# [LECTURA]
::::
Estoy convencido de que aquellos años y aquellas experiencias en Brullés formaron el cañamazo sobre el que se ha ido tejiendo mi propia existencia. Nací en un pueblecito de apenas 70 habitantes, sin grandes diferencias sociales, con alcalde pedáneo y maestro.
El sacerdote solo nos visitaba en domingos alternos. El domingo en que no le tocaba venir el pueblo recorría en grupo compacto los dos kilómetros largos que nos separaban de la aldea más cercana para oír la misa. Esa experiencia se clavó en mi alma y me ayudó a palpar la importancia de la misa.
Ni en mi casa ni en la de los vecinos se pasaba hambre, pero en todas se sufrían estrecheces y se vivía sobriamente. Todos dependían de la agricultura. Mi padre completaba sus ingresos con los de un molino hidráulico, que le tenía ocupado especialmente durante el invierno. Políticamente todos se alinearon con entusiasmo con el bando militar, en el que veían la salvación de España y de los valores que regían su vida.
::::
# [DATOS]
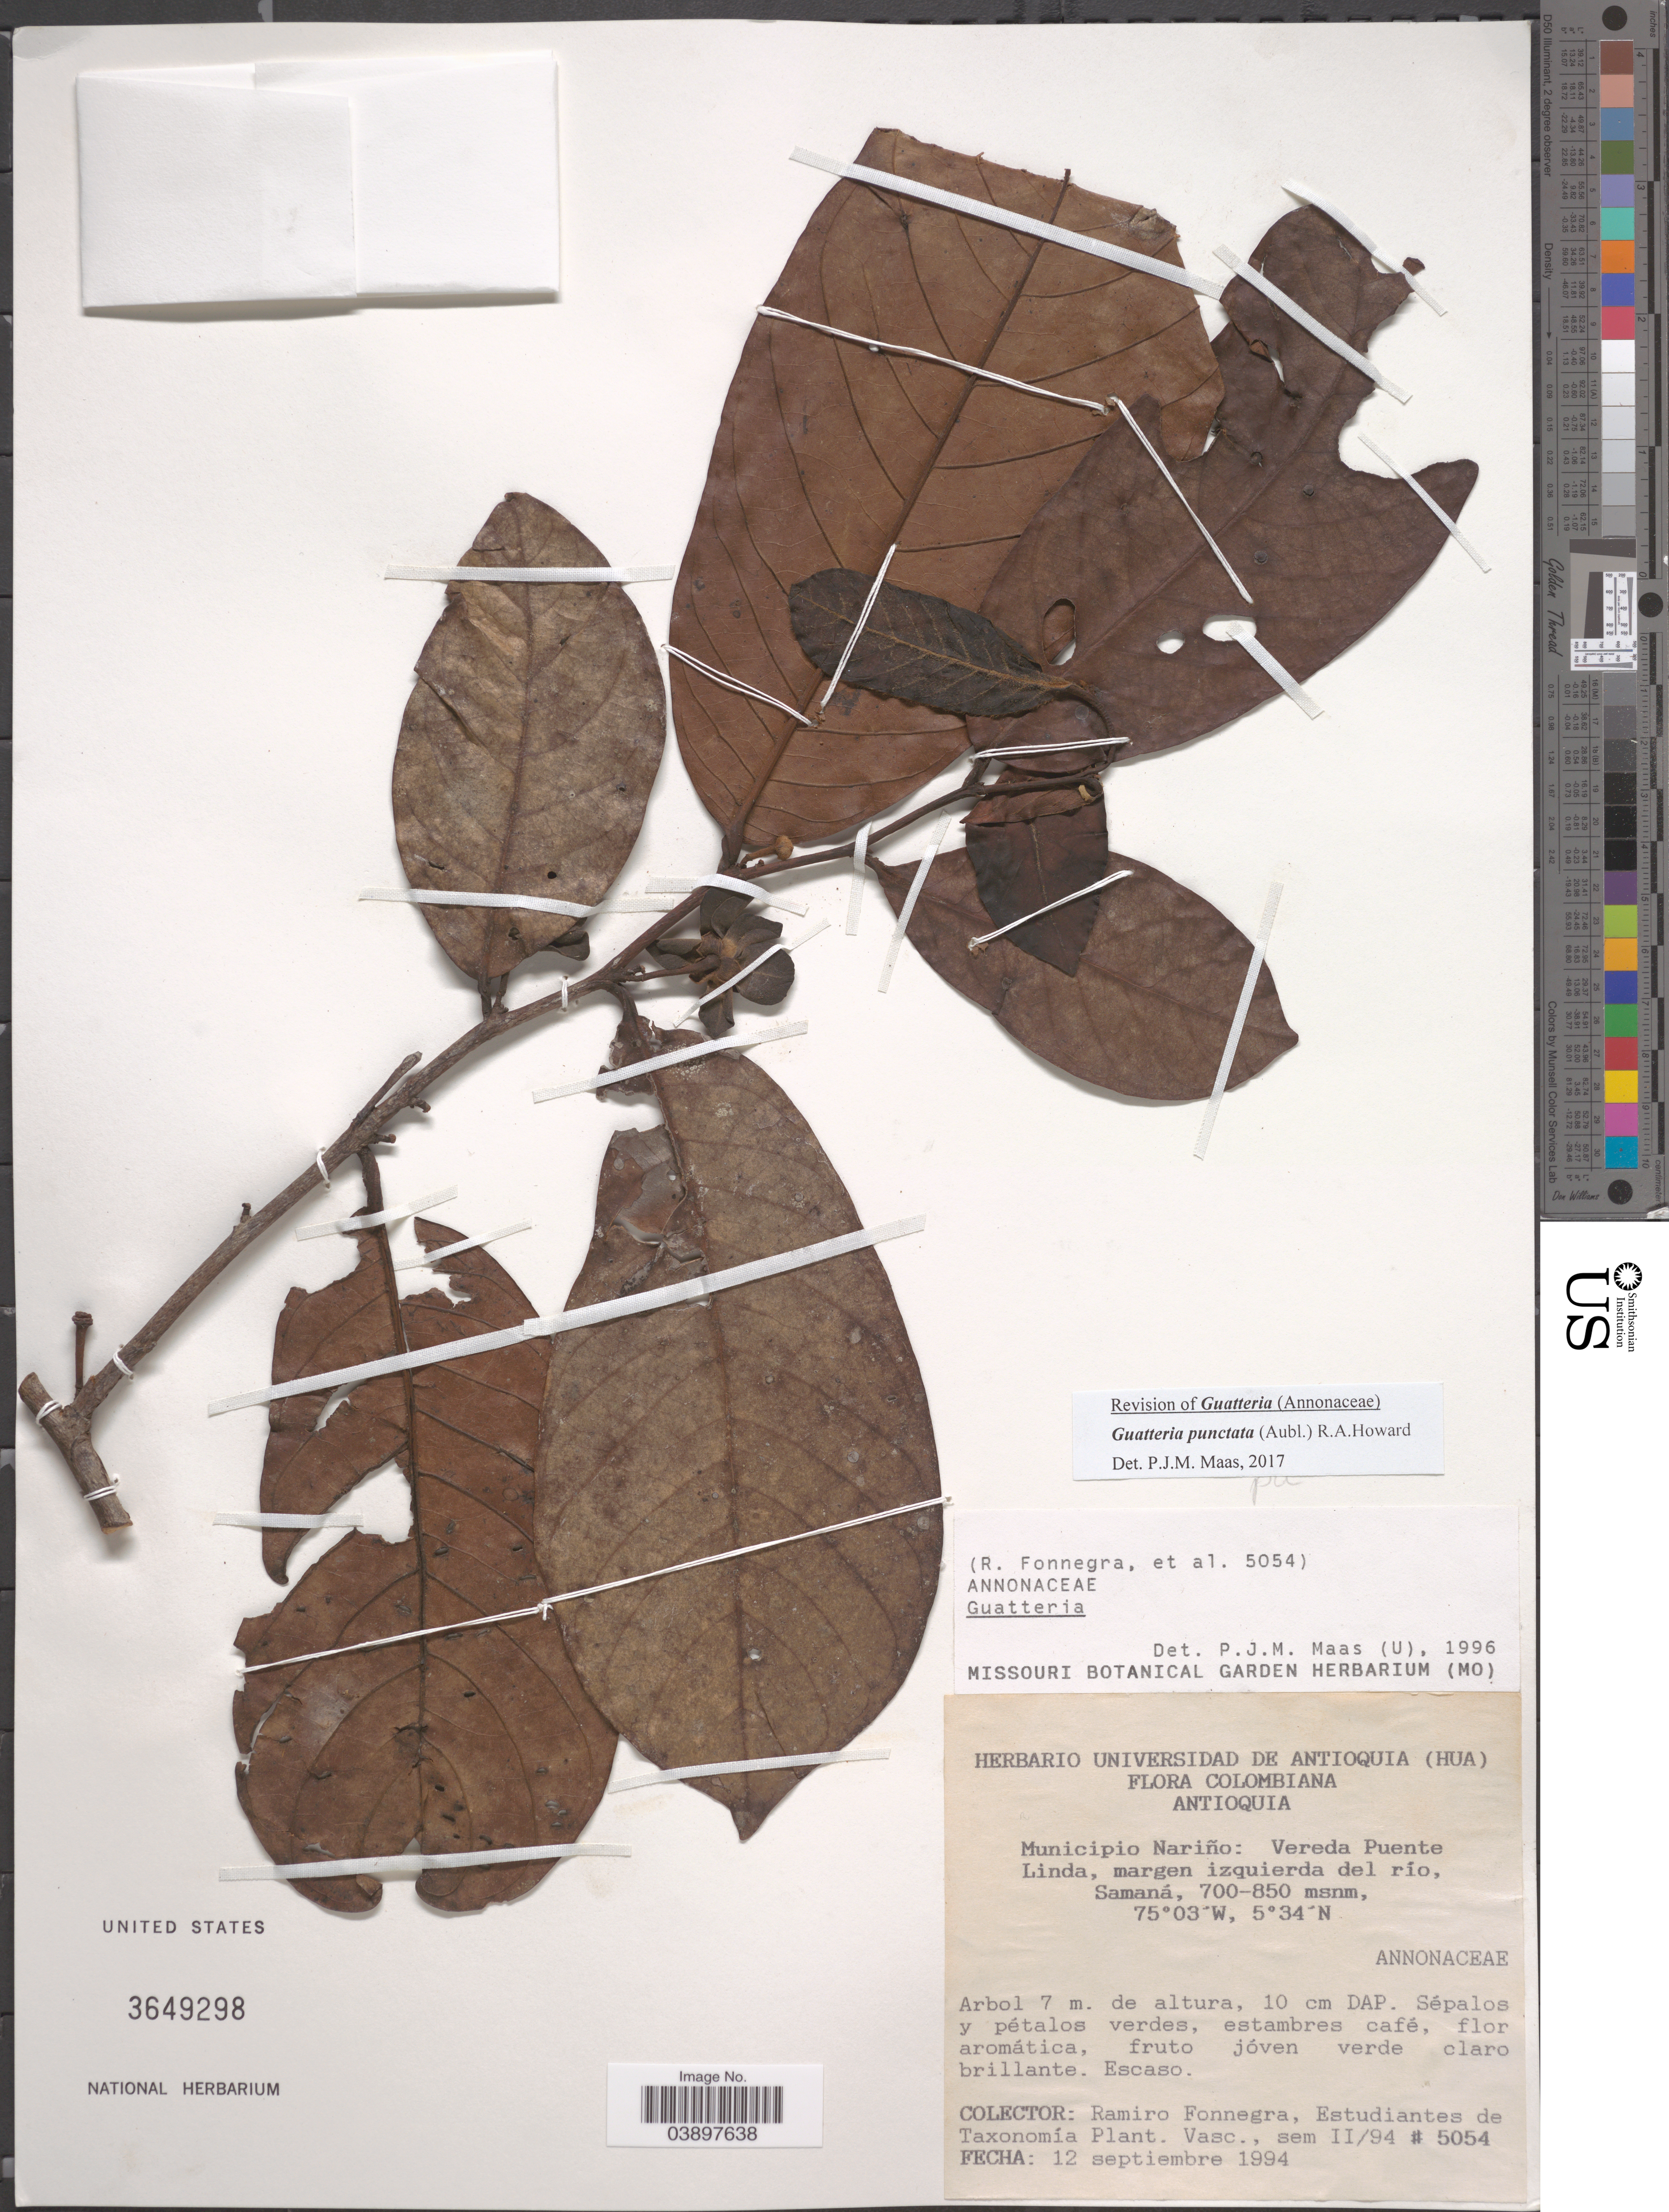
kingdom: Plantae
::::
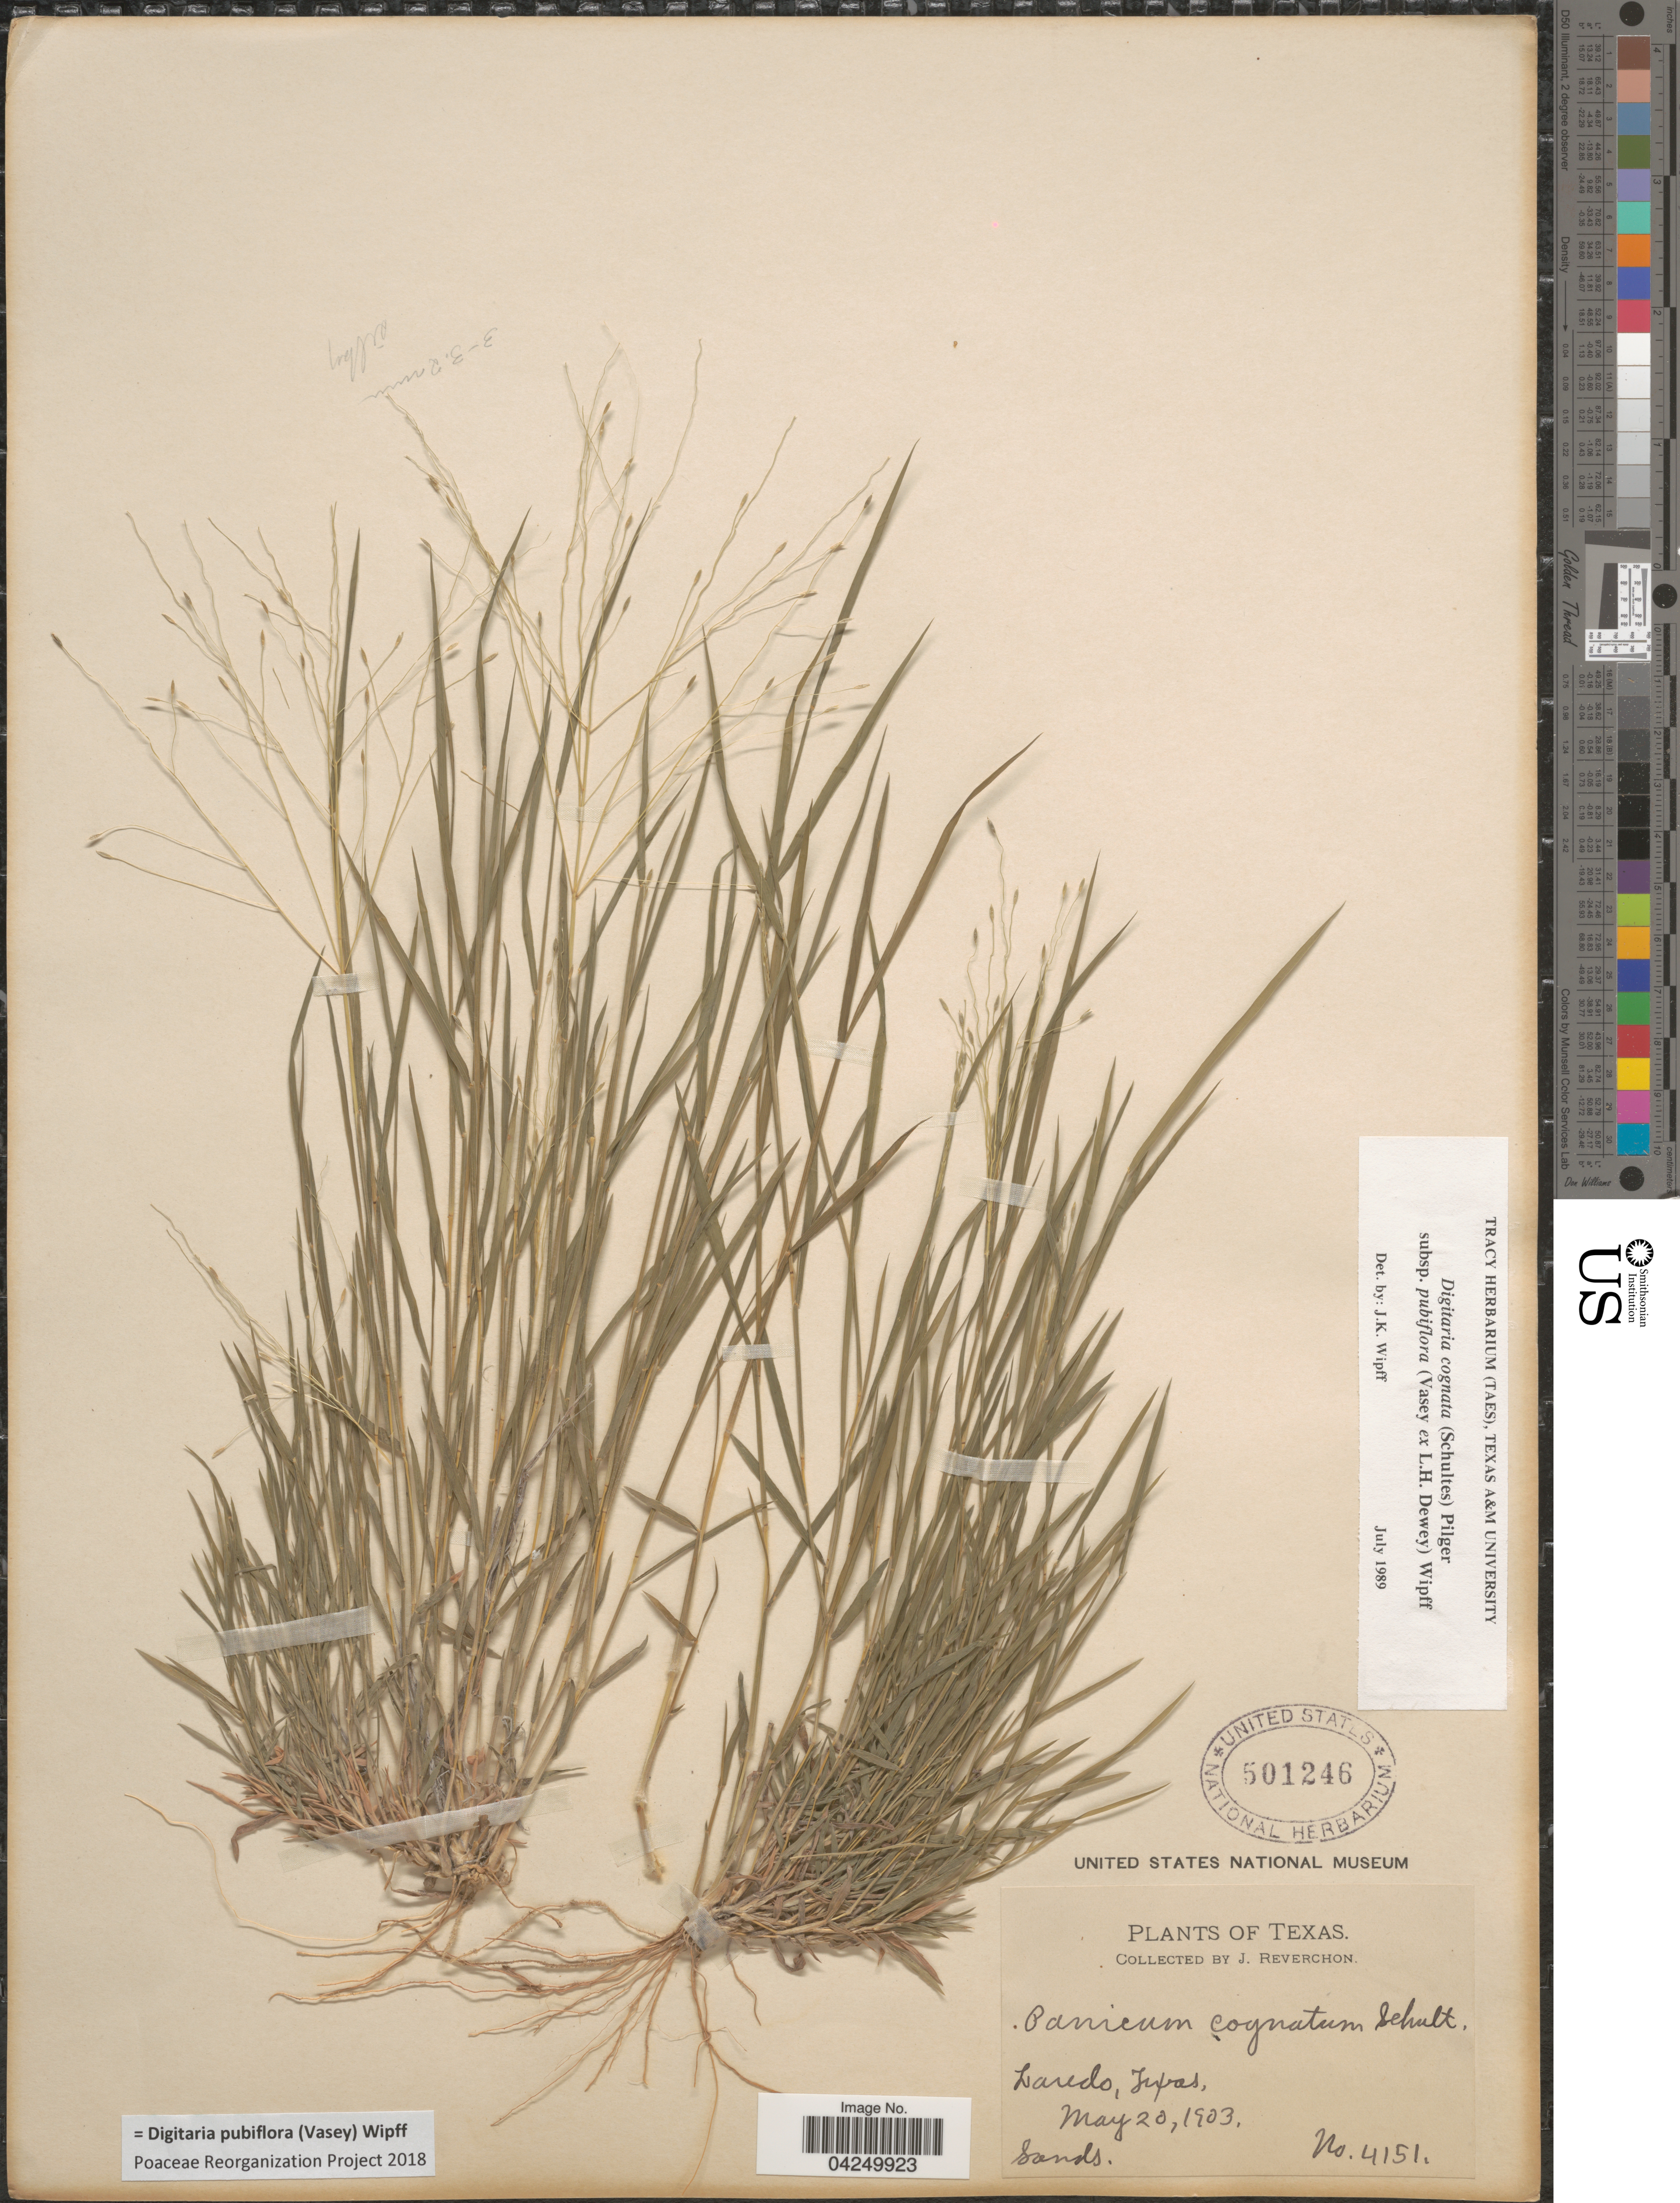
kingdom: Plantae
::::
# [TAREAS]
[1] Según la lectura, ¿qué fuente completaba los ingresos del padre?
[2] Indique si cada afirmación concuerda con la lectura y cite las palabras que lo deciden: (a) El sacerdote acudía al pueblo todos los domingos. (b) La aldea más cercana quedaba a algo más de dos kilómetros. (c) En el pueblo se pasaba hambre.
[3] Prosiga la lectura sobre la infancia en Brullés desde su última oración.
Las filas no intervienen en este ejercicio.

# [RESPUESTAS]
[1] Un molino hidráulico.

[2]
(a) No: "El sacerdote solo nos visitaba en domingos alternos."
(b) Sí: "los dos kilómetros largos que nos separaban de la aldea más cercana".
(c) No: "Ni en mi casa ni en la de los vecinos se pasaba hambre".

[3]
El paisaje era el típico de las zonas castellanas de transición: terreno ondulado, seco, escasamente arbolado y surcado por pequeños arroyuelos. Un río, humilde pero fiel y rico en cangrejos, atravesaba el pueblo entre hileras de chopos y regaba las huertas en que las familias cultivaban patatas, alubias, cebollas, lechugas, coles y alguna otra verdura. Los tomates, pepinos y pimientos apenas llegaban a madurar. También crecían en ellas manzanos, perales, ciruelos y algunos nogales y moreras. Todo en pequeña cantidad.
Sus colinas anunciaban el fin de la Tierra de Campos y el comienzo de la montaña. Un paisaje ascético, fuera de la primavera en que los trigales y cebadales verdeaban y las ovejas y vacas lo alegraban con el tintineo de sus esquilas. Los campos solían asegurar la cosecha anual de los cereales que constituían, con las patatas, el cerdo, las gallinas, los corderos y ovejas, el núcleo de la alimentación. Un entorno natural y espiritual de esas características deja huellas indelebles en el alma.
En mi familia, como en tantas de la España de la primera mitad del siglo xx, el influjo de la madre era determinante, al menos durante la infancia. Yo salí de casa sin haber cumplido los once años. Por tanto, el influjo de mi madre sobre mí era total. Mi madre era, además, una madre segura de sí, enteramente dedicada a sus hijos y con una formación religiosa, y también cultural, superior a la común en los pueblos.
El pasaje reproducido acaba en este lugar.